Giving in our schools

Students learn life lessons in service

brantin@December 27, 2012 

They brought gifts of clothing, food and holiday cheer.

And along with their service came the vital lessons on giving and the high marks of jobs well done.

In the weeks leading to the holiday break, Midlands area schools demonstrated the true meaning of the season with a variety of outreach efforts that targeted the poor, the homeless, the military and many others in the community.

A sampling of some of the activities:


Richland 2’s five high schools held student-led service projects that encouraged students to explore, understand and address community needs. The students celebrated the various acts of service during several school-wide pep rallies in recent weeks.

Spring Valley High offered a helping hand to several community agencies as students collected $5,500 for the Children’s Garden and $1,000 for Changing Hearts. Both agencies provide services to homeless families. Students also collected 20,000 canned goods, 3,700 toys, 1,500 blankets and other warm items for the area’s needy as well as 830 personal care bags for the homeless, and 750 children’s books for foster children.

Meanwhile, Spring Valley High student Grace Smith prepared 61 hand-knitted hats and gave them to Family Connection of South Carolina to help support the families of children with special health care needs. The items are being given to newborns in the neonatal intensive care unit at Palmetto Health Children’s Hospital.

Smith spent more than 150 hours knitting the hats that are being distributed during the holidays.

“It makes me really happy to know we can make the families happy,” Grace said.

At Ridge View High, students collected 15,000 non-perishable goods to benefit local charities including God’s Storehouse. The school plans to sponsor 65 foster children from the S.C. Department of Social Services and raise $1,500 for Harvest Hope Food Bank.

Blythewood High students collected 2,600 new and gently used books for Palmetto Health Children’s Hospital’s “Reach-Out-and-Read-Program.” Students also collected 20,000 canned goods and non-perishable food items for God’s Storehouse, and 200 stuffed stockings for the James R. Clark Sickle Cell Foundation. The school works with DSS to sponsor more than 100 foster children.

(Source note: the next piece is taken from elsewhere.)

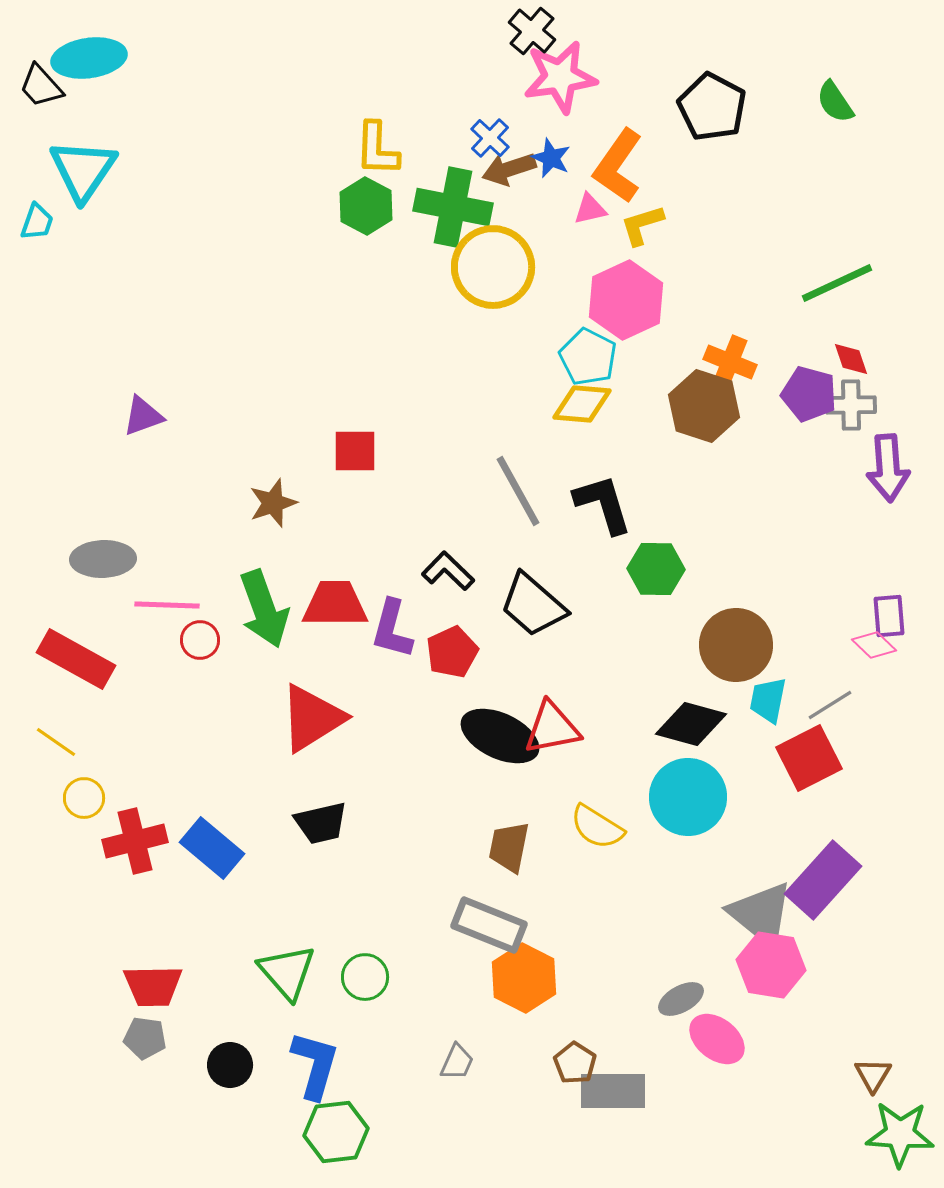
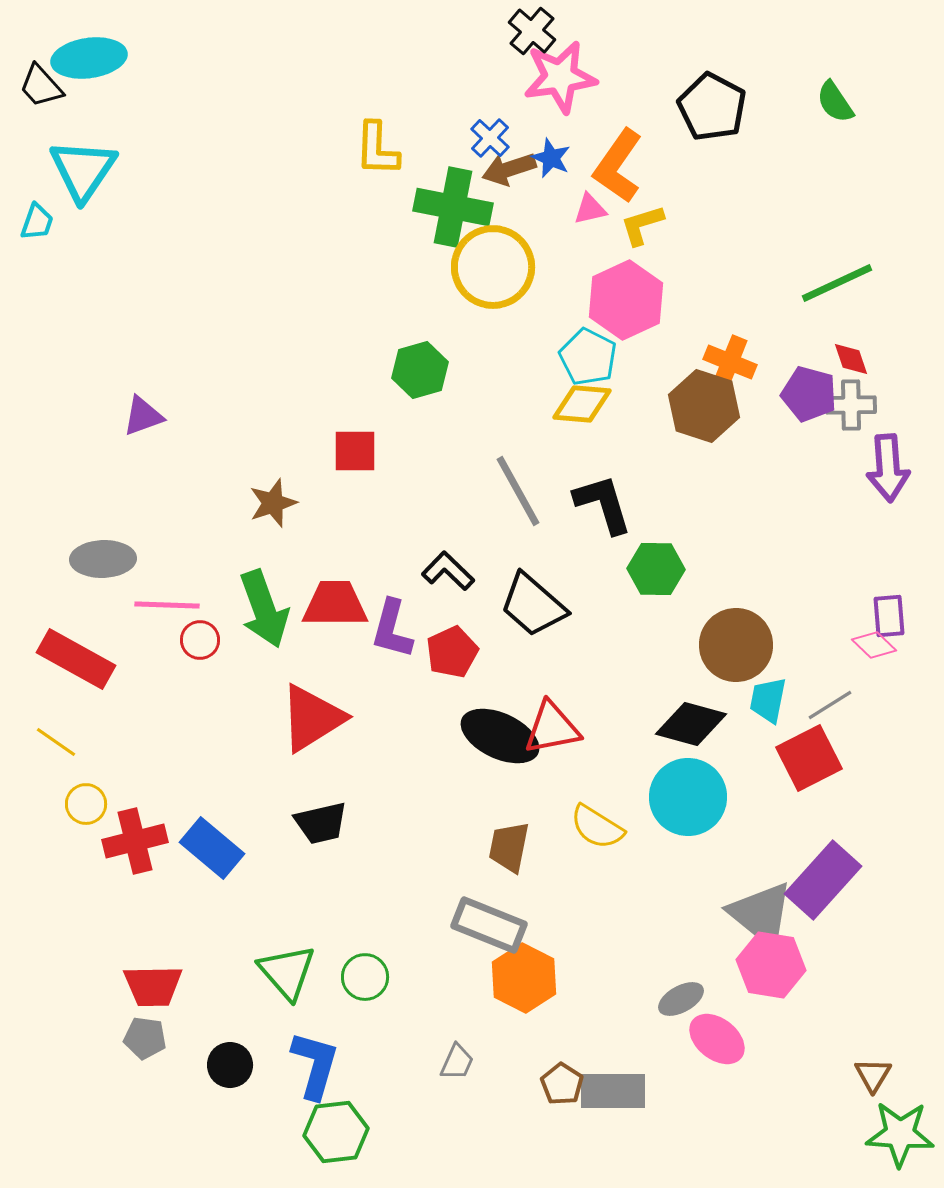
green hexagon at (366, 206): moved 54 px right, 164 px down; rotated 16 degrees clockwise
yellow circle at (84, 798): moved 2 px right, 6 px down
brown pentagon at (575, 1063): moved 13 px left, 21 px down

Richland Northeast High collected food for the hungry families, coats and personal hygiene items for the homeless, and toys for the Palmetto Children’s Hospital Cancer and Blood Disorders Clinic. The school partnered with the Palmetto Project’s Families Helping Families program to adopt more than 180 people.

Westwood High collected canned goods for Harvest Hope Food Bank while student clubs and organizations collected toys for The Giving Tree, helped the Salvation Army prepare Christmas packages and supplied toiletry bags for Hannah House. Westwood held its first blood drive for the American Red Cross in memory of Jeanne Schmidt, the wife of principal Ralph Schmidt, who died earlier this year.


Lexington 1 students joined the Lexington County Sheriff’s Department for this year’s Socks to Sole Drive. The groups collected new, unwrapped socks for children undergoing cancer treatment at Palmetto Health Children’s Hospital. Those receiving such treatment often experience cold feet.


Richland 1 students joined the Five Points Chick-fil-A in a fundraiser for homeless students and families in the district. For a portion of the month, a percentage of the restaurant’s catering proceeds went to the district’s homeless initiative as well as portions of in-store sales when customers mentioned Richland 1.


Nine Lexington-Richland 5 schools created and sent more than 1,000 holiday cards to military members as part of the American Red Cross Holiday Mail for Heroes program. Since 2006 more than 4 million holiday cards have been delivered to members of the armed forces through the outreach.

Participating Lexington-Richland 5 schools included Ballentine, Chapin, H. E. Corley, Irmo, Lake Murray and Oak Pointe elementary schools, Chapin and Irmo middle schools and Irmo High.

While helping the students show their support of the military, the project also was intended to help them understand the sacrifices of the military and the importance of service to others.

Students in Lexington-Richland 5’s Math Matters classes wrapped up a semester-long learning service effort during which they designed, constructed and sold clocks to benefit St. Jude’s Children’s Hospital and the district’s Back Pack Program, which provides food for students in need over the weekend.

The effort generated more than $2,000 for the two charities.


Students in the Kershaw County School District collected more than $11,000 for area charities as part of the district’s Holiday Hopes program.

The benefitting charities included Palmetto Health Children’s Hospital, Make a Wish Foundation, Community Christian Ministries, Mt. Moriah Soup Kitchen and Lugoff First Baptist Angel Tree.

The donations also were used to buy a heater for a student in the district and to help pay the family’s utility bill.